These pictures swiftly came and vanishèd
Like northern meteors, leaving as they fled
A trouble like the wash of leaden seas.

Then, while the glamour of such images
Weighed on my Soul, I said, ‘Hard by I dwell,—
Poor is the place, yet thou mayst find it well
After thy travail. Thither let us go!’
And by my side he falter’d feeble and slow,
Breathing the frosty air with pain, and soon
We reached a lonely Bridge o’er which the Moon                               16
Hung phosphorescent, blinding with its wings
The lamps that flicker’d there like elfin things;
But near us, on the water’s brim, engloom’d
In its own night, a mighty Abbey loom’d,
Clothen with rayless snow as with a shroud;
And suddenly that old Man cried aloud,
Lifting his weary face and woe-begone
Up to the painted windowpanes that shone
With frosty glimmers, ‘Open, O thou Priest
Who waitest in the Temple!’ As he ceased,
The fretted arches echoed to the cry
And with a shriek the wintry wind went by
And died in silence. For a moment’s space
He stood and listened with upturnèd face,
Then moan’d and faltered on in dumb despair,
Until we stood upon the Bridge, and there
The vitreous light was luminously drawn,
Making the lamps burn dim, as in a ghostly dawn.

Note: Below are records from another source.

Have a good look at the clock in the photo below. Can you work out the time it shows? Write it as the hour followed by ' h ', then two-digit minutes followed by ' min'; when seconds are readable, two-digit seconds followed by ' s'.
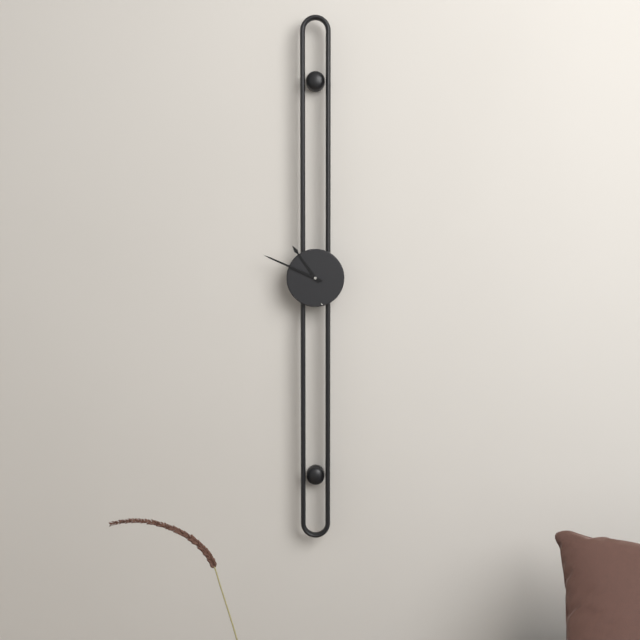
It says 10 h 49 min
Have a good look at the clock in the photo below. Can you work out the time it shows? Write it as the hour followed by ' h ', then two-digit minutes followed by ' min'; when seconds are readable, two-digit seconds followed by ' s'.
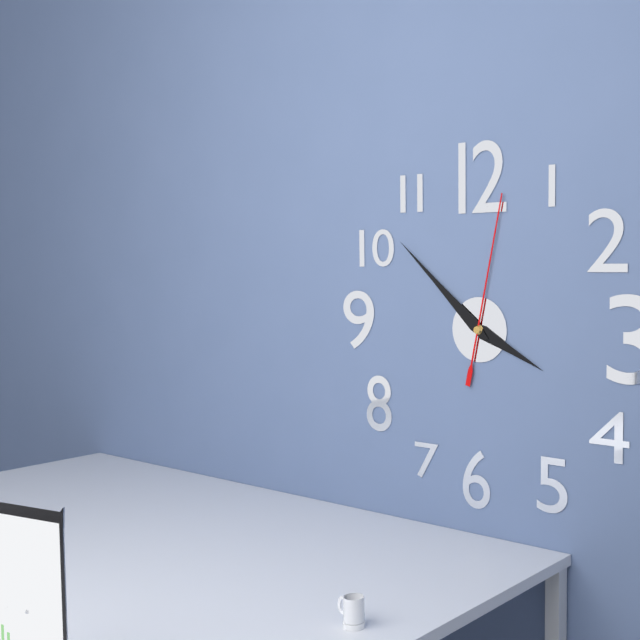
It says 3 h 52 min 02 s
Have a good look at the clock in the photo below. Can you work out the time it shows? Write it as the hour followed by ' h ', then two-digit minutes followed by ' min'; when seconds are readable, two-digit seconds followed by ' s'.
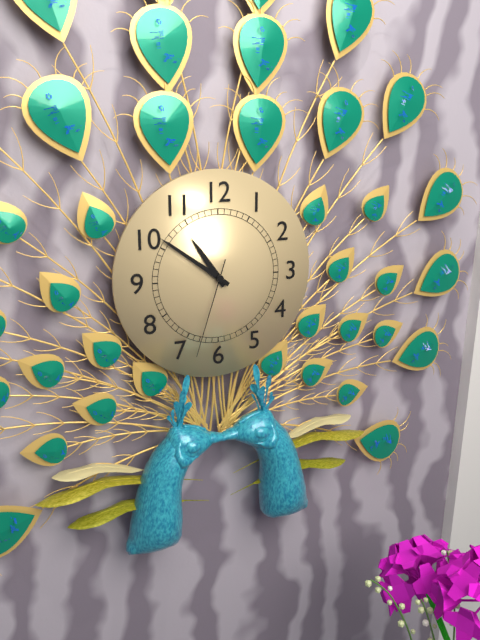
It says 10 h 51 min 33 s
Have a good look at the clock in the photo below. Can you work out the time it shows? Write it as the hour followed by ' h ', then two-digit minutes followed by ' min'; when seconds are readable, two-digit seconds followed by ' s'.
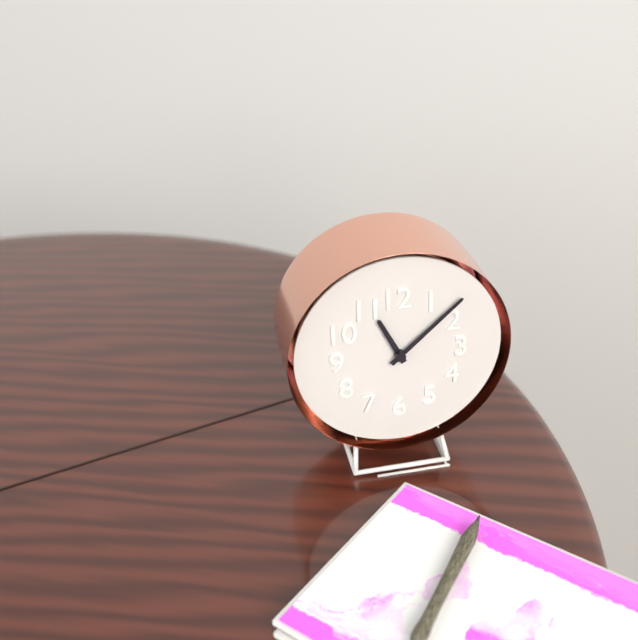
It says 11 h 08 min
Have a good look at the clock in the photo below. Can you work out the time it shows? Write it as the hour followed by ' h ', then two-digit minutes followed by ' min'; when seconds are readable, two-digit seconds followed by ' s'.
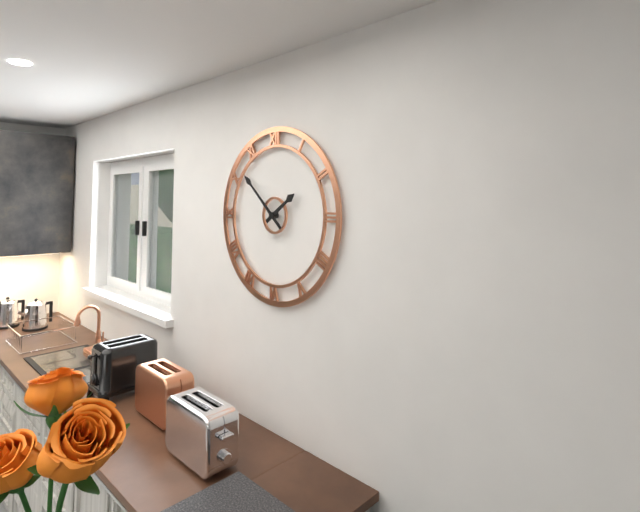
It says 1 h 52 min
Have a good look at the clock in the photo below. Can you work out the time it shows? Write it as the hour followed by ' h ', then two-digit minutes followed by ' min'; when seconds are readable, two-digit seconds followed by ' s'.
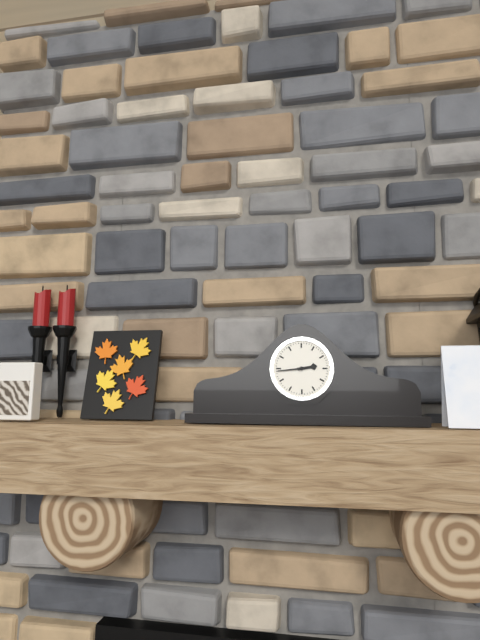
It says 2 h 44 min
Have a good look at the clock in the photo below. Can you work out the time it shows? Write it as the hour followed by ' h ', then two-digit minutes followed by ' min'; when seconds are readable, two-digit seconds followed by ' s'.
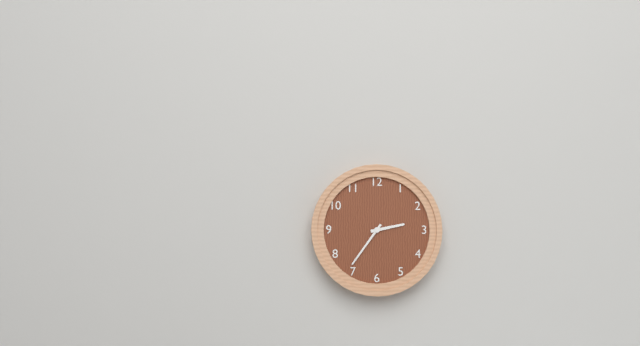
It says 2 h 36 min
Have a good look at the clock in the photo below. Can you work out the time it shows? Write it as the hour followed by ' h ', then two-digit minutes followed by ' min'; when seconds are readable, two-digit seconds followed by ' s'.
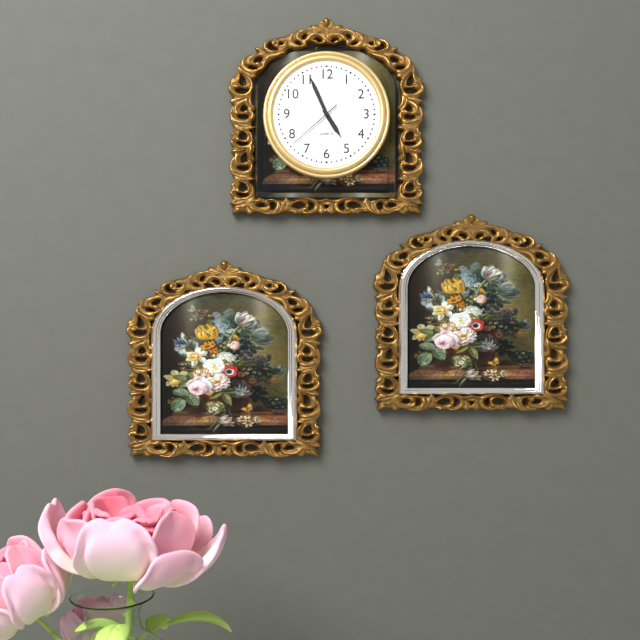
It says 4 h 56 min 38 s
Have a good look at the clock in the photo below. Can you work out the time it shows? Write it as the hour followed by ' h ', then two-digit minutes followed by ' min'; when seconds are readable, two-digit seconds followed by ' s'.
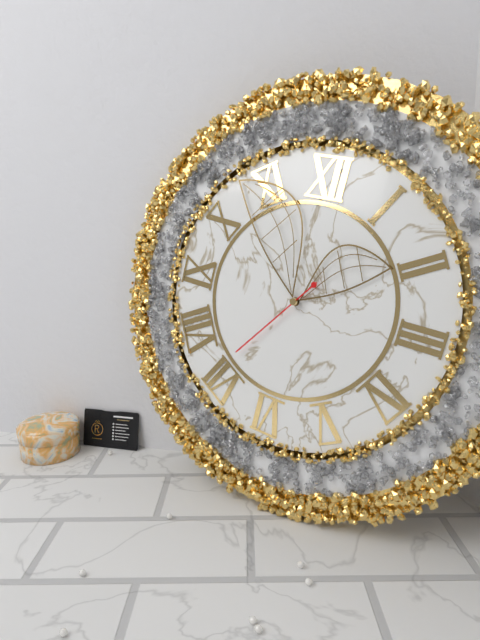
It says 1 h 53 min 36 s
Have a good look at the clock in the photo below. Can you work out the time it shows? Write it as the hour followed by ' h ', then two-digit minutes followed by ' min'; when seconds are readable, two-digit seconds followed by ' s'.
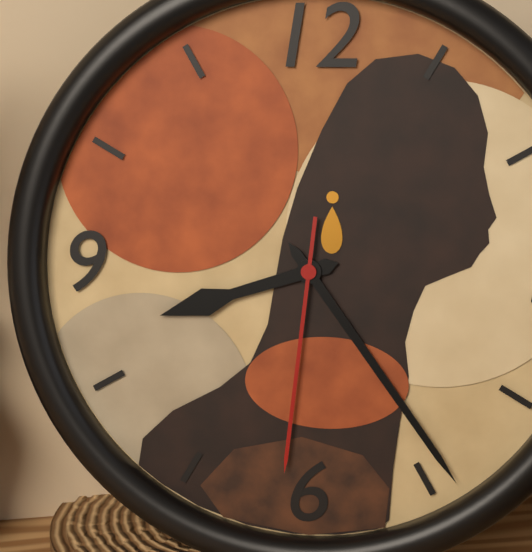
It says 8 h 24 min 31 s
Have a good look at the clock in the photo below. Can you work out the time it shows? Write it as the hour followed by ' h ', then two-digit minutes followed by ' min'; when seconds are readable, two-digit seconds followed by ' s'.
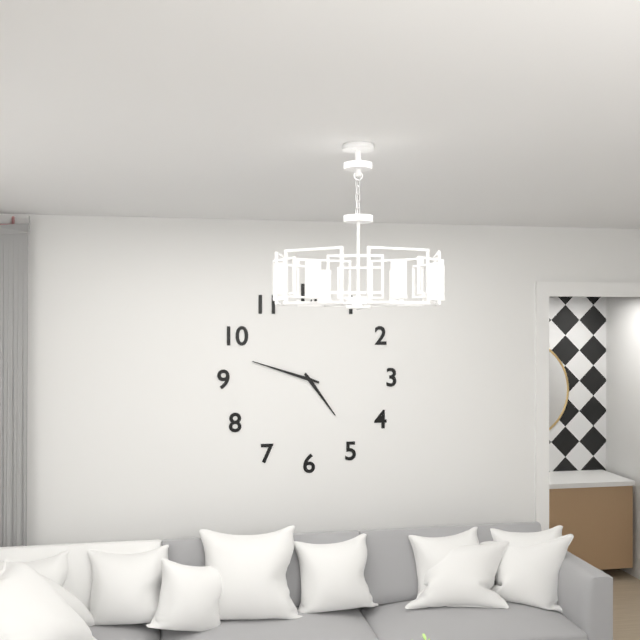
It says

VASTER and mightier a thousandfold
Than Babylon or Nineveh of old,
Shrouded in snow the silent City slept;
And through its heart the great black River crept
Snakewise, with sullen coils that as they wound
Flash’d scales of filmy silver; all around
The ominous buildings huddled from the light
With cold grey roofs and gables tipt with white,
And lines of lamps made a pale aqueous glow
With streaks of crimson in the pools below
Between the clustering masts. ’Twas still, like Death!
Still as a snow-clad grave! No stir! No breath!
A mist of silence o’er the City asleep,
A frozen smoke of incense that did creep
From Life’s deserted Altar. And on high
Clouds white as wool that melted o’er the sky                                    18
Before the winnowing beams. In Heaven’s Serene
No sound! no stir! but all the still stars, green
With their exceeding lustre, shedding light
From verge to verge of the great dome of Night,
And scattering hoarfrost thro’ the lustrous space
Between their spheres and the dark dwelling place
Of mortals blind to sight and dead to sound.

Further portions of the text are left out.